Turbulence is a fundamental unsolved problem, at whose core are the multiscale processes that transfer, for example, energy across the inertial range of scales, or momentum across wall-bounded shear flows. Turbulence is also key to applications, from industrial design and energy generation to climate dynamics, where the worst uncertainties are often due to its modelling. Its practical computation and control have been hindered by empirical models and boundary conditions, in large part because of insufficient understanding of the multiscale transfer just mentioned.

Direct simulations, without approximation, are expensive, but the past few years hace seen the appearance of larger computers and reasonably-priced disks that allow, for the first time, the compilation of time-resolved data sets of canonical turbulent flows with high enough Reynolds numbers to be truly multiscale, as well as the possibility of performing conceptual experimients on them. The premise of this proposal is that those new capabilities should allow us to elucidate, once and for all, the physics underlying the multiscale transfer processes in turbulence in the next five years, especially in shear flows near walls.

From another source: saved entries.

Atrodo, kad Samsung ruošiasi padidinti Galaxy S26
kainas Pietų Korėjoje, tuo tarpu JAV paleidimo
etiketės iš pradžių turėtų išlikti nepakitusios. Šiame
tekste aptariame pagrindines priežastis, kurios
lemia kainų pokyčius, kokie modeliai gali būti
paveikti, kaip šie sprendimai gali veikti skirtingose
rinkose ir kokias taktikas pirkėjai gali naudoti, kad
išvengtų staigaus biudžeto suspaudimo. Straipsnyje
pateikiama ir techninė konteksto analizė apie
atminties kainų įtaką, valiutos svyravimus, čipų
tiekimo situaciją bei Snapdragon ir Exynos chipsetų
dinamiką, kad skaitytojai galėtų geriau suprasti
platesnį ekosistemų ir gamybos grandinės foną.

That will allow the formulation of more realistic engineering models, but the immediate goal of the proposal is to answer the fundamental questions that hace resisted two centuries of attack by physicists and engineers. An important part of the work will involve adapting simulation codes to the new computer architectures expected in the next few years. Neither large-scale computing nor data mining are trivial activities, but our group has specialised in both during the past 20 years, particularlu for the study of turbulence.